Payına düşenden fazlasına tamah etmeyen, tokgözlü mutmain insanlarız. Sorun, kanaatkarlık dünyevi malumatı hakir görmeye meylettiğinde çıkıyor. Kadir-i Mutlak Allah'a duyduğu güvenle nefsini emniyete alan mutmain, O'ndan başka kimseyle meşgul olmayı nafile saydığında "bu dünyanın da bir ayet olduğunu" unutabiliyor. Oysa biricik gezegenimizi 21. yüzyılın arsız baronlarına teslim edip en başa dönmeye, bozkıra iltisaklı dilsiz ve mütehammil "Yaban'a" rücu etmeye razı değilsek, "bu dünyaya dair gerçekleri organ nakleder gibi rikkat ve özenle birbirimize nakletmek, masumiyetimizin ölümcül dezavantaja dönüşmesini önlemek zorundayız. İşleyebileceğimiz en büyük günah, birbirimize kayıtsız kalmamızdır.

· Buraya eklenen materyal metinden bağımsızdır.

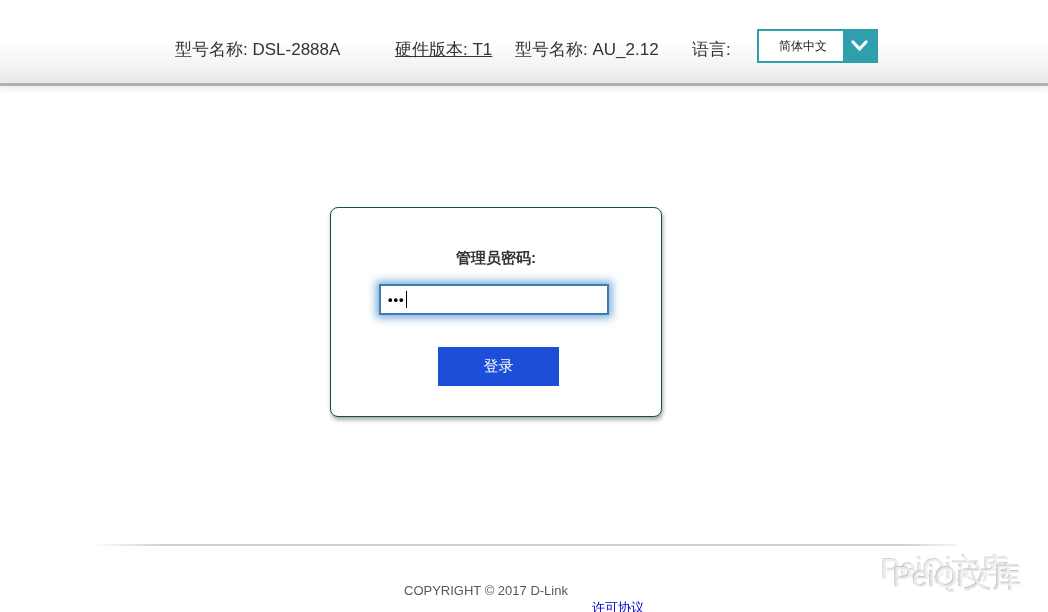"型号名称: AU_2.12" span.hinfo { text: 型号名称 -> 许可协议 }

Öğrenme alışkanlıklarımızı değiştirmek kolay olmayacaktır. Bireysel idrak bugünden yarına oluşmuyor. Sistemleştirilmiş malumatı kılçıklarından ayırmak sabır, “gerçek”e ulaşmak cesaret ve zaman istiyor. Ne var ki, zaman rahat ve huzurlu olma zamanı değil. Zaman, gecemizi gündüzümüze katma zamanı. Mükafatımız, başımıza gelenlerin nedenlerini çeşitli yönlerden tümleyen, kimi kayıtlı, kimi sezgisel, kimi bilimsel, kimi kurgusal, kimi sanatsal, kimi edebi, kimi dinsel, kimi istatistiki, kime efsanevi tümleçlerin oluşturduğu bol noktalı virgüllü hayli uzun ama herkesin anlayabileceği özlü bir arz- ı hal olacaktır.
İş değil, yavrum. Terör, sürdürülebilir bir yöntem değil. Özde sakat bir ekonomik sistemi idame ettirmenin yolu şiddet değil. Gerçek" inkâr edilemiyor. İster demokrasi libası giyinsinler ister "Özgürlük" ister "Hak"; kamusal vicdanla barışık olmayan sistemler dağılmaktan kurtulamıyor. Dağılmaktan kurtulamıyor ama "gerçek"in zaferi, hemen her zaman Basra harap olduktan sonra... O noktada Galile Etkisi devreye giriyor. Korkak, "gerçek"le yüzleşmeyi reddediyor, hırçınlaşıyor. Cahil, "gerçek"i idrak edemiyor, küçümsüyor. Hain, kendi çıkarının peşinde, "gerçek"i tahrif ediyor. saptırıyor.